* _What needs to be done_
If a record holds a picture, drop the picture and copy everything else exactly.

* _Records supplied_
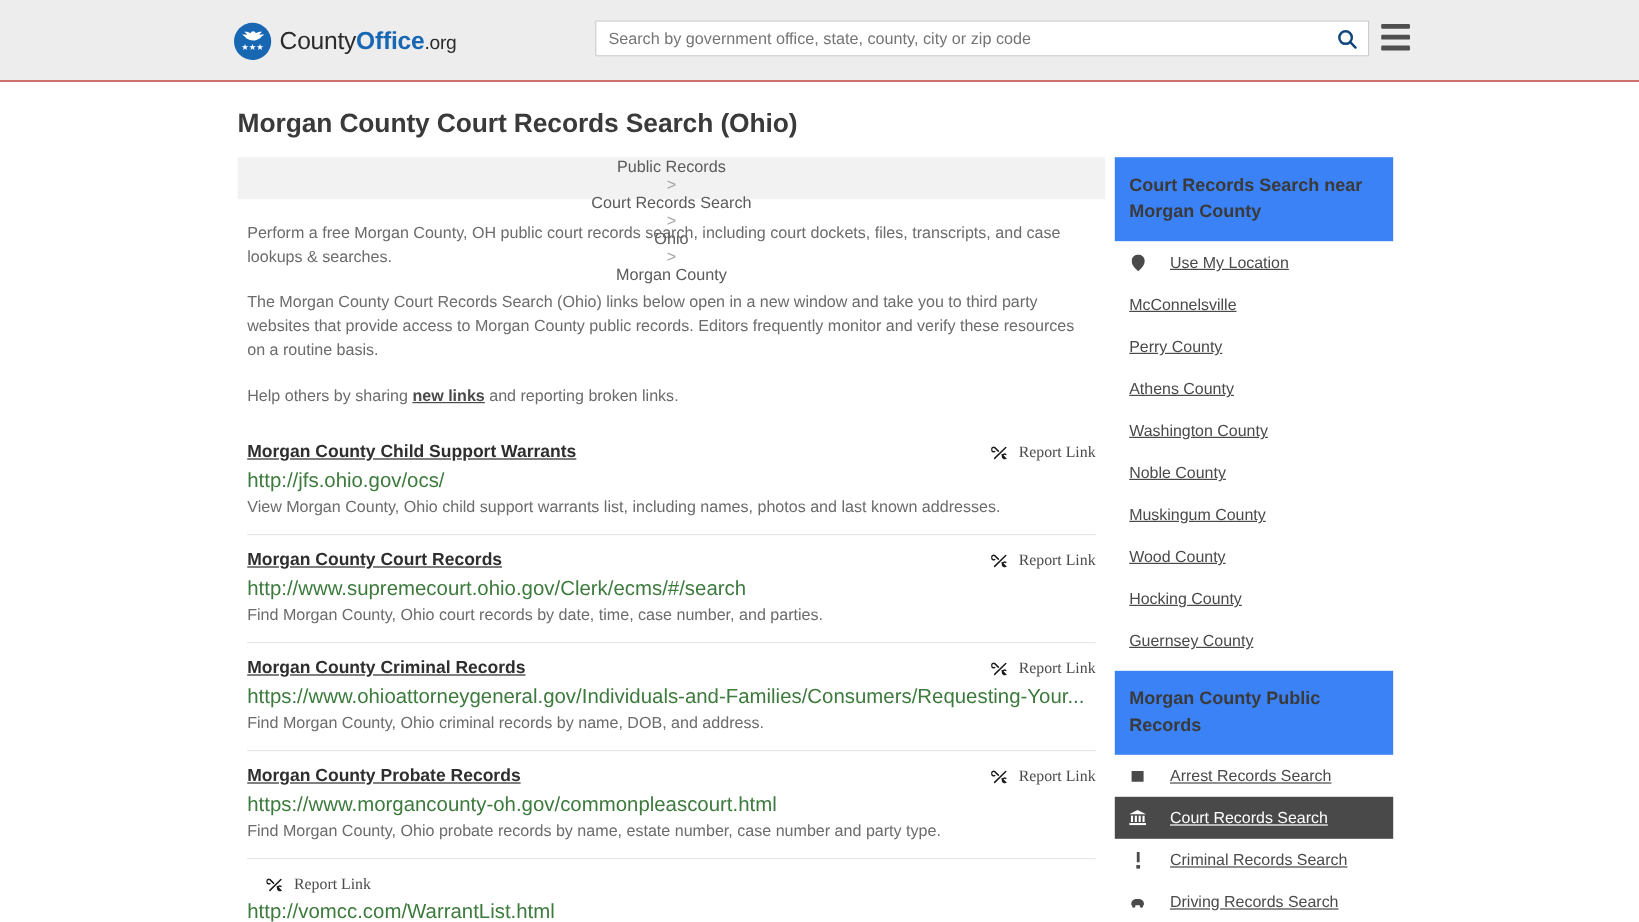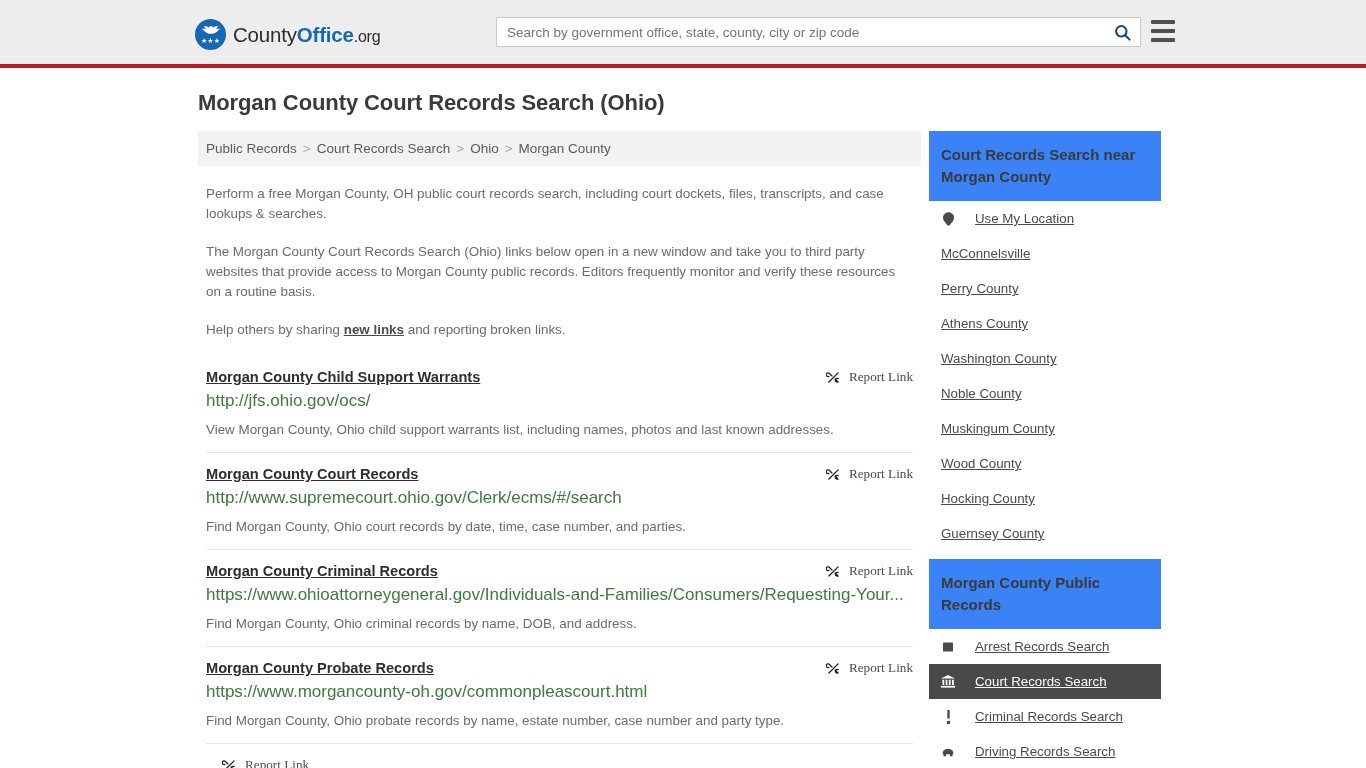--- a/index.html
+++ b/index.html
@@ -16,7 +16,7 @@
     position: relative;
     height: 68px;
     background: #ededed;
-    border-bottom: 4px solid #b91c1c;
+    border-bottom: 1px solid #b91c1c;
     display: flex;
     align-items: center;
   }

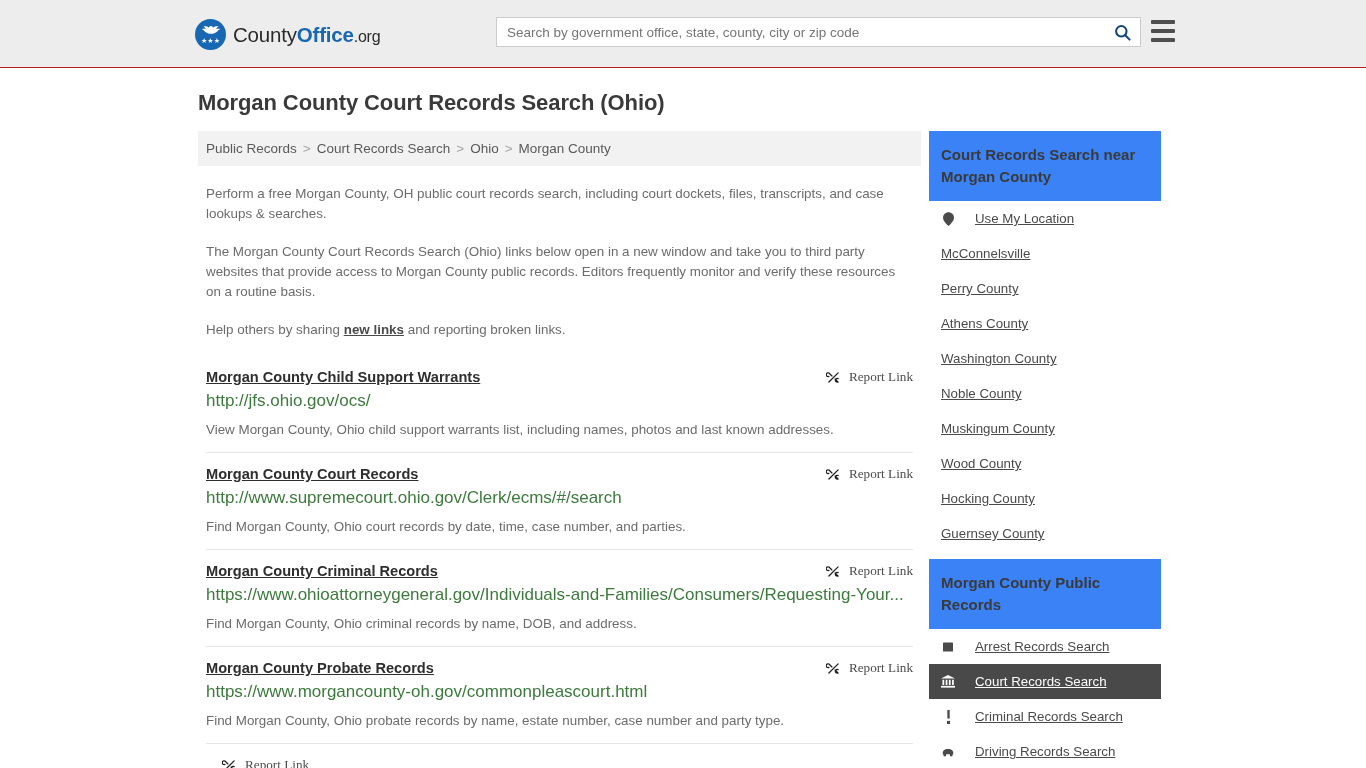--- a/index.html
+++ b/index.html
@@ -122,6 +122,7 @@
     display: flex; align-items: center;
     padding: 0 8px;
     font-size: 13.5px;
+    flex-direction: column;
   }
   .breadcrumb a {
     color: #5a5a5a;

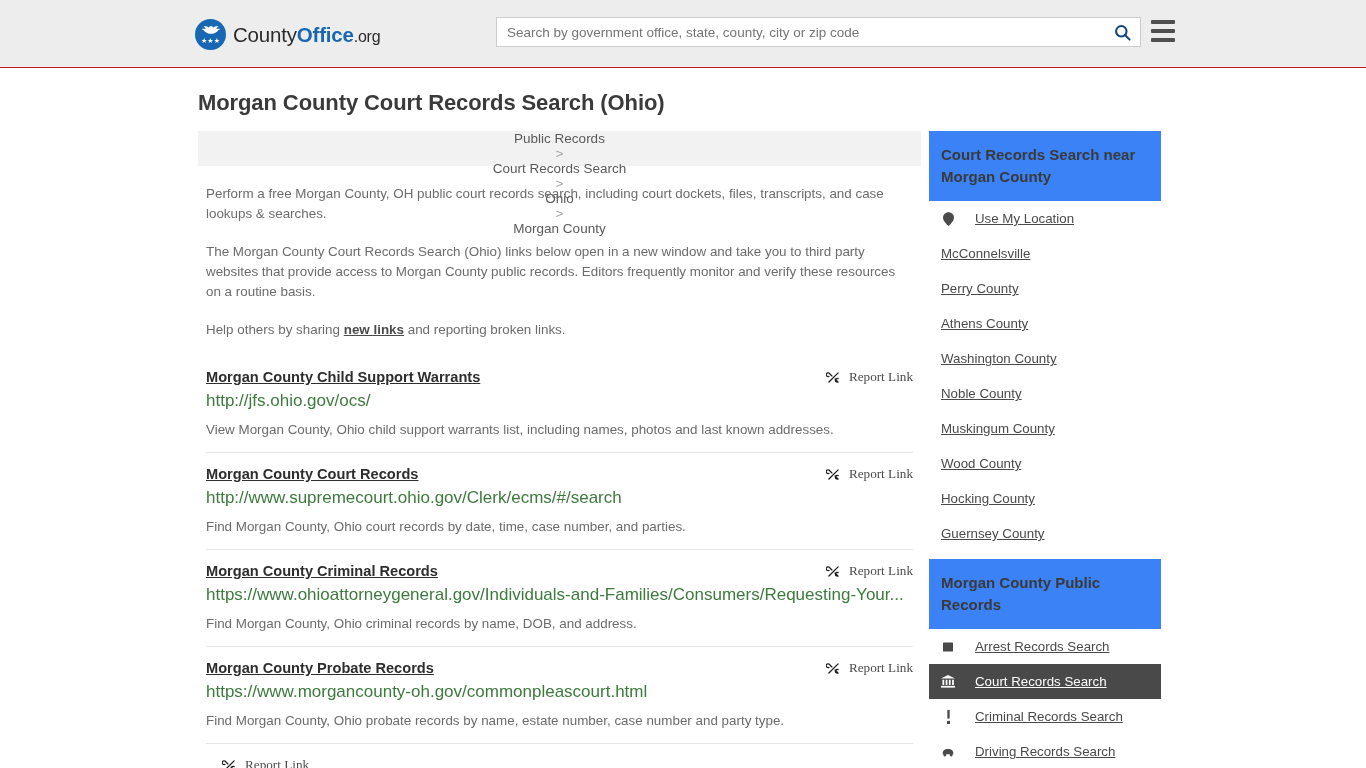--- a/index.html
+++ b/index.html
@@ -187,7 +187,7 @@
   .result-desc {
     font-size: 13.4px;
     color: #6c6c6c;
-    margin-top: 9px;
+    margin-top: 2px;
     line-height: 23px;
   }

* _Solution to this task_
--- a/index.html
+++ b/index.html
@@ -16,7 +16,7 @@
     position: relative;
     height: 68px;
     background: #ededed;
-    border-bottom: 4px solid #b91c1c;
+    border-bottom: 1px solid #b91c1c;
     display: flex;
     align-items: center;
   }

--- a/index.html
+++ b/index.html
@@ -122,6 +122,7 @@
     display: flex; align-items: center;
     padding: 0 8px;
     font-size: 13.5px;
+    flex-direction: column;
   }
   .breadcrumb a {
     color: #5a5a5a;

--- a/index.html
+++ b/index.html
@@ -187,7 +187,7 @@
   .result-desc {
     font-size: 13.4px;
     color: #6c6c6c;
-    margin-top: 9px;
+    margin-top: 2px;
     line-height: 23px;
   }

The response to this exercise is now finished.